TASK BRIEF: Omitting any pictures, transcribe the entries below exactly.

DATA TO EXAMINE:
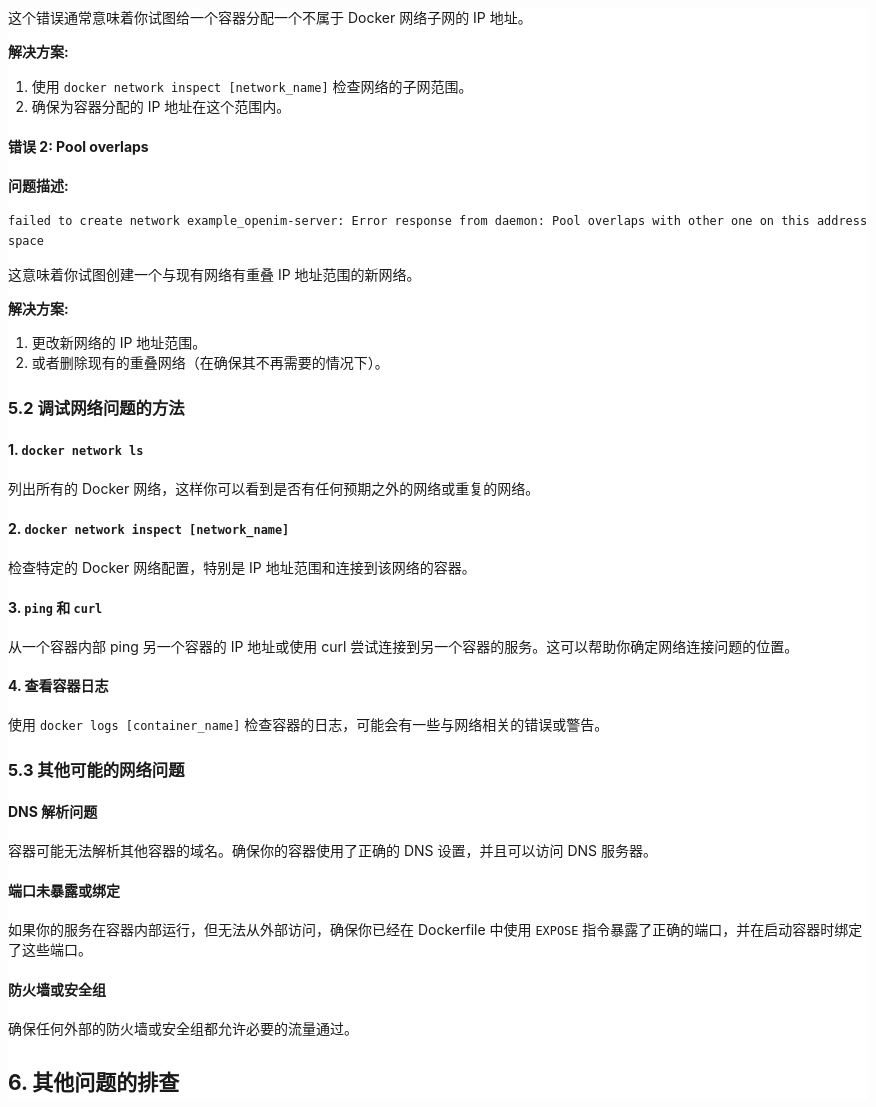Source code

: 这个错误通常意味着你试图给一个容器分配一个不属于 Docker 网络子网的 IP 地址。

**解决方案:**

1. 使用 `docker network inspect [network_name]` 检查网络的子网范围。
2. 确保为容器分配的 IP 地址在这个范围内。

#### 错误 2: Pool overlaps

**问题描述:**

```
failed to create network example_openim-server: Error response from daemon: Pool overlaps with other one on this address space
```

这意味着你试图创建一个与现有网络有重叠 IP 地址范围的新网络。

**解决方案:**

1. 更改新网络的 IP 地址范围。
2. 或者删除现有的重叠网络（在确保其不再需要的情况下）。

### 5.2 调试网络问题的方法

#### 1. `docker network ls`

列出所有的 Docker 网络，这样你可以看到是否有任何预期之外的网络或重复的网络。

#### 2. `docker network inspect [network_name]`

检查特定的 Docker 网络配置，特别是 IP 地址范围和连接到该网络的容器。

#### 3. `ping` 和 `curl`

从一个容器内部 ping 另一个容器的 IP 地址或使用 curl 尝试连接到另一个容器的服务。这可以帮助你确定网络连接问题的位置。

#### 4. 查看容器日志

使用 `docker logs [container_name]` 检查容器的日志，可能会有一些与网络相关的错误或警告。

### 5.3 其他可能的网络问题

#### DNS 解析问题

容器可能无法解析其他容器的域名。确保你的容器使用了正确的 DNS 设置，并且可以访问 DNS 服务器。

#### 端口未暴露或绑定

如果你的服务在容器内部运行，但无法从外部访问，确保你已经在 Dockerfile 中使用 `EXPOSE` 指令暴露了正确的端口，并在启动容器时绑定了这些端口。

#### 防火墙或安全组

确保任何外部的防火墙或安全组都允许必要的流量通过。



## 6. 其他问题的排查
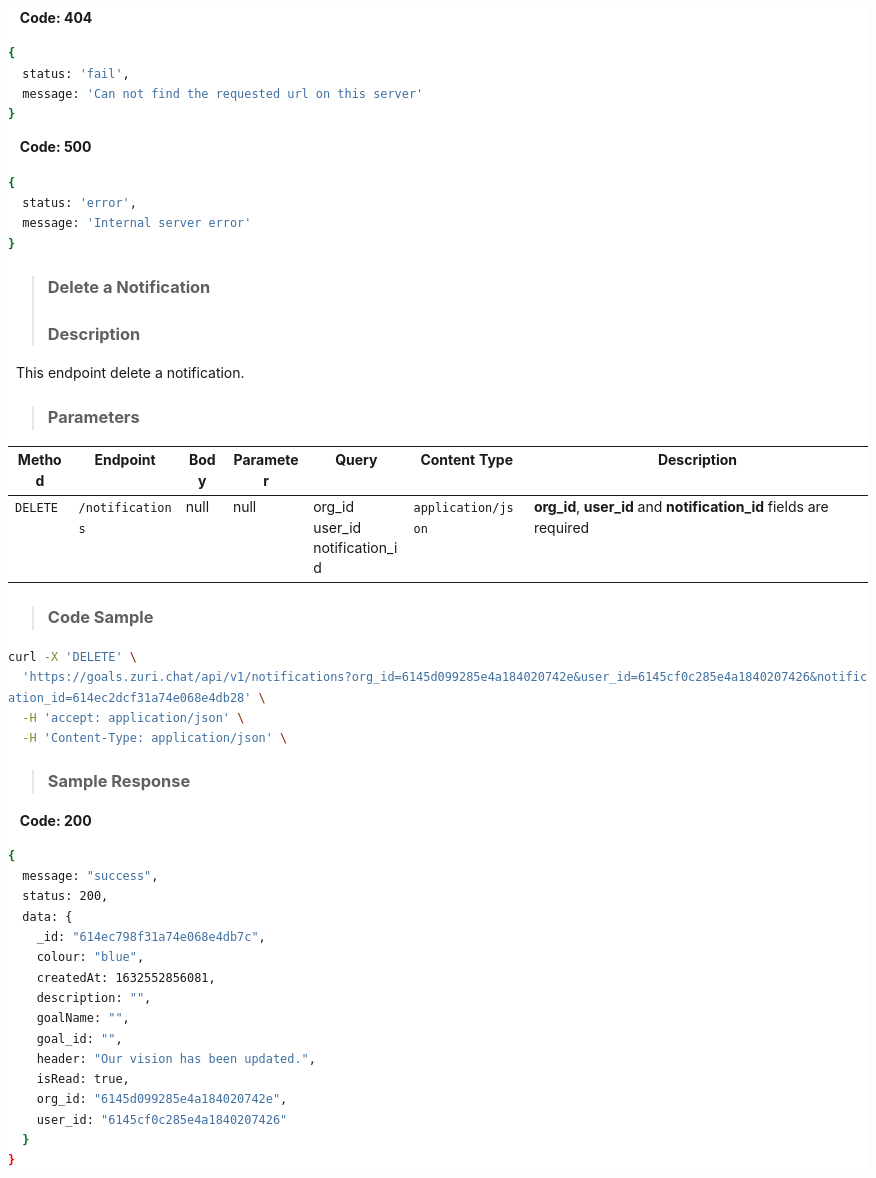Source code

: &nbsp;&nbsp; **Code: 404**

```bash
{
  status: 'fail',
  message: 'Can not find the requested url on this server'
}
```

&nbsp;&nbsp; **Code: 500**

```bash
{
  status: 'error',
  message: 'Internal server error'
}
```



> ### Delete a Notification
> ### Description

&nbsp; This endpoint delete a notification.

> ### Parameters

| Method | Endpoint| Body | Parameter | Query | Content Type | Description |
|-|-|-|-|-|-|-|
| `DELETE` | `/notifications` | null | null | org_id <br> user_id <br> notification_id | `application/json` | **org_id**, **user_id** and **notification_id** fields are required |

> ### Code Sample

```bash
curl -X 'DELETE' \
  'https://goals.zuri.chat/api/v1/notifications?org_id=6145d099285e4a184020742e&user_id=6145cf0c285e4a1840207426&notification_id=614ec2dcf31a74e068e4db28' \
  -H 'accept: application/json' \
  -H 'Content-Type: application/json' \
```

> ### Sample Response

&nbsp;&nbsp; **Code: 200**

```bash
{
  message: "success",
  status: 200,
  data: {
    _id: "614ec798f31a74e068e4db7c",
    colour: "blue",
    createdAt: 1632552856081,
    description: "",
    goalName: "",
    goal_id: "",
    header: "Our vision has been updated.",
    isRead: true,
    org_id: "6145d099285e4a184020742e",
    user_id: "6145cf0c285e4a1840207426"
  }
}

```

WRITTEN RESPONSE:
Source code

: 这个错误通常意味着你试图给一个容器分配一个不属于 Docker 网络子网的 IP 地址。

**解决方案:**

1. 使用 `docker network inspect [network_name]` 检查网络的子网范围。
2. 确保为容器分配的 IP 地址在这个范围内。

#### 错误 2: Pool overlaps

**问题描述:**

```
failed to create network example_openim-server: Error response from daemon: Pool overlaps with other one on this address space
```

这意味着你试图创建一个与现有网络有重叠 IP 地址范围的新网络。

**解决方案:**

1. 更改新网络的 IP 地址范围。
2. 或者删除现有的重叠网络（在确保其不再需要的情况下）。

### 5.2 调试网络问题的方法

#### 1. `docker network ls`

列出所有的 Docker 网络，这样你可以看到是否有任何预期之外的网络或重复的网络。

#### 2. `docker network inspect [network_name]`

检查特定的 Docker 网络配置，特别是 IP 地址范围和连接到该网络的容器。

#### 3. `ping` 和 `curl`

从一个容器内部 ping 另一个容器的 IP 地址或使用 curl 尝试连接到另一个容器的服务。这可以帮助你确定网络连接问题的位置。

#### 4. 查看容器日志

使用 `docker logs [container_name]` 检查容器的日志，可能会有一些与网络相关的错误或警告。

### 5.3 其他可能的网络问题

#### DNS 解析问题

容器可能无法解析其他容器的域名。确保你的容器使用了正确的 DNS 设置，并且可以访问 DNS 服务器。

#### 端口未暴露或绑定

如果你的服务在容器内部运行，但无法从外部访问，确保你已经在 Dockerfile 中使用 `EXPOSE` 指令暴露了正确的端口，并在启动容器时绑定了这些端口。

#### 防火墙或安全组

确保任何外部的防火墙或安全组都允许必要的流量通过。



## 6. 其他问题的排查
Source code

: &nbsp;&nbsp; **Code: 404**

```bash
{
  status: 'fail',
  message: 'Can not find the requested url on this server'
}
```

&nbsp;&nbsp; **Code: 500**

```bash
{
  status: 'error',
  message: 'Internal server error'
}
```



> ### Delete a Notification
> ### Description

&nbsp; This endpoint delete a notification.

> ### Parameters

| Method | Endpoint| Body | Parameter | Query | Content Type | Description |
|-|-|-|-|-|-|-|
| `DELETE` | `/notifications` | null | null | org_id <br> user_id <br> notification_id | `application/json` | **org_id**, **user_id** and **notification_id** fields are required |

> ### Code Sample

```bash
curl -X 'DELETE' \
  'https://goals.zuri.chat/api/v1/notifications?org_id=6145d099285e4a184020742e&user_id=6145cf0c285e4a1840207426&notification_id=614ec2dcf31a74e068e4db28' \
  -H 'accept: application/json' \
  -H 'Content-Type: application/json' \
```

> ### Sample Response

&nbsp;&nbsp; **Code: 200**

```bash
{
  message: "success",
  status: 200,
  data: {
    _id: "614ec798f31a74e068e4db7c",
    colour: "blue",
    createdAt: 1632552856081,
    description: "",
    goalName: "",
    goal_id: "",
    header: "Our vision has been updated.",
    isRead: true,
    org_id: "6145d099285e4a184020742e",
    user_id: "6145cf0c285e4a1840207426"
  }
}

```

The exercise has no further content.